# START OF Text provided

Eve: [00:10:34] That was my next question for you, actually …
Daniel: [00:10:36] Yeh.
Eve: [00:10:36] … that was actually, you know, how much can that address the deficit? That’s interesting.
Daniel: [00:10:41] Yeah. And we, you know, I think we can all acknowledge that the industry isn’t just going to all of a sudden shift and sort of shift in delivering 60 percent of housing and missing middle and in walkable urban context. But that’s what it would take. So, it’s a pretty, pretty dramatic number. And I think it’s just a really strong call to action for planners, for city decision makers, for federal housing policymakers, development industry, to just think very carefully and play their role in sort of this shift, this dramatic shift, that needs to happen. And really delivering what households across America want as home in the 21st century, which is very different than what households wanted in the 50s, 60s or 70s. And we’re still kind of hanging on to that single-family detached home mantra, which is not what households are looking for these days.
Eve: [00:11:41] So, I’m wondering, like, what’s the big fix? How does this shift really happen? I mean, you have a number of things that need to be addressed. How do you take that on so that you can start building these types of products again?
Daniel: [00:11:55] Yeah, I think that it’s a little bit intimidating. There is a tremendous amount of change that needs to happen, right? It’s not just a change in the development industry. It’s change in city policy, city zoning, development industry, financial industries, federal housing policy. But what I would say is that there has been some tremendous progress in the last year and a half, that because cities have failed to make the changes in their policy and zoning that are necessary, so, like the state of Oregon last year passed statewide legislation, it’s called HB2001, that allows up to three or four units on any lot, statewide, even those that are zoned for single-family. So, that was really a major milestone in sort of removing those barriers.
Eve: [00:12:45] Yeh, and I have been offering on my website that actually went live today that takes advantage of that zoning law.
Daniel: [00:12:53] Yeah, I think that’s a tremendous opportunity. The city of Minneapolis did something similar city-wide, allow up to three units …
Eve: [00:12:59] Yeah.

# END OF Text provided
# START OF Material provided

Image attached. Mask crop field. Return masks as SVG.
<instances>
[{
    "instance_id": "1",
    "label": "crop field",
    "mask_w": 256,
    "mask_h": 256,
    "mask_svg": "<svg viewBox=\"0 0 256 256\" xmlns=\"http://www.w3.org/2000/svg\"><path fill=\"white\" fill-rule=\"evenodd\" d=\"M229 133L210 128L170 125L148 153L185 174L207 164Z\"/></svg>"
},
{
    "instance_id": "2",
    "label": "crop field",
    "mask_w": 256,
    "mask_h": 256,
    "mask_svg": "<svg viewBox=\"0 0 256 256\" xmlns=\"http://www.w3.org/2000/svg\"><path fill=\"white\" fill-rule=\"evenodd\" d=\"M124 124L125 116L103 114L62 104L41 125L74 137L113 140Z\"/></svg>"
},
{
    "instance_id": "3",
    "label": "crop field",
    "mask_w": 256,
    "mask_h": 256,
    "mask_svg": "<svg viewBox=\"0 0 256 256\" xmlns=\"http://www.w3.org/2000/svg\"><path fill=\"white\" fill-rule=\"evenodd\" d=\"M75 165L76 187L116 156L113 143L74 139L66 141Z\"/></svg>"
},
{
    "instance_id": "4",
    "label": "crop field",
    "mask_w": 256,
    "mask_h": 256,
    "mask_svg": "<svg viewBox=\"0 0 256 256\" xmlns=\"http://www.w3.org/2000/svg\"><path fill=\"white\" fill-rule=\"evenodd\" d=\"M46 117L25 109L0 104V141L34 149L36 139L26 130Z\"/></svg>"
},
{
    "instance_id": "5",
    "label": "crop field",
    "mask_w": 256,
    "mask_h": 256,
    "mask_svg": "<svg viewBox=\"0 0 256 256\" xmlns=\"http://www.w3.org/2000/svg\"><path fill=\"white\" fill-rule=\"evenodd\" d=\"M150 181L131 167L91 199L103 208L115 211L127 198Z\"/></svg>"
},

# END OF Material provided

▸ **Set problem A**
Summarize the housing conversation in two sentences.
▸ **Set problem B**
Change "Image attached" to "Photo attached" throughout the records, and write the records out again with nothing else altered.
The text and the records were taken from separate sources.

▸ **Expected answer A**
Daniel says that addressing the deficit would take the industry delivering 60 percent of housing as missing middle in walkable urban contexts, a dramatic shift that calls on planners, city decision makers, federal housing policymakers and the development industry to play their role, since households today no longer want the single-family detached home of the 50s, 60s or 70s. Daniel adds that change is needed in city policy, zoning, the development and financial industries and federal housing policy, and points to recent progress such as Oregon's HB2001, which allows up to three or four units on any lot statewide, and a similar city-wide step in Minneapolis allowing up to three units.

▸ **Expected answer B**
Photo attached. Mask crop field. Return masks as SVG.
<instances>
[{
    "instance_id": "1",
    "label": "crop field",
    "mask_w": 256,
    "mask_h": 256,
    "mask_svg": "<svg viewBox=\"0 0 256 256\" xmlns=\"http://www.w3.org/2000/svg\"><path fill=\"white\" fill-rule=\"evenodd\" d=\"M229 133L210 128L170 125L148 153L185 174L207 164Z\"/></svg>"
},
{
    "instance_id": "2",
    "label": "crop field",
    "mask_w": 256,
    "mask_h": 256,
    "mask_svg": "<svg viewBox=\"0 0 256 256\" xmlns=\"http://www.w3.org/2000/svg\"><path fill=\"white\" fill-rule=\"evenodd\" d=\"M124 124L125 116L103 114L62 104L41 125L74 137L113 140Z\"/></svg>"
},
{
    "instance_id": "3",
    "label": "crop field",
    "mask_w": 256,
    "mask_h": 256,
    "mask_svg": "<svg viewBox=\"0 0 256 256\" xmlns=\"http://www.w3.org/2000/svg\"><path fill=\"white\" fill-rule=\"evenodd\" d=\"M75 165L76 187L116 156L113 143L74 139L66 141Z\"/></svg>"
},
{
    "instance_id": "4",
    "label": "crop field",
    "mask_w": 256,
    "mask_h": 256,
    "mask_svg": "<svg viewBox=\"0 0 256 256\" xmlns=\"http://www.w3.org/2000/svg\"><path fill=\"white\" fill-rule=\"evenodd\" d=\"M46 117L25 109L0 104V141L34 149L36 139L26 130Z\"/></svg>"
},
{
    "instance_id": "5",
    "label": "crop field",
    "mask_w": 256,
    "mask_h": 256,
    "mask_svg": "<svg viewBox=\"0 0 256 256\" xmlns=\"http://www.w3.org/2000/svg\"><path fill=\"white\" fill-rule=\"evenodd\" d=\"M150 181L131 167L91 199L103 208L115 211L127 198Z\"/></svg>"
},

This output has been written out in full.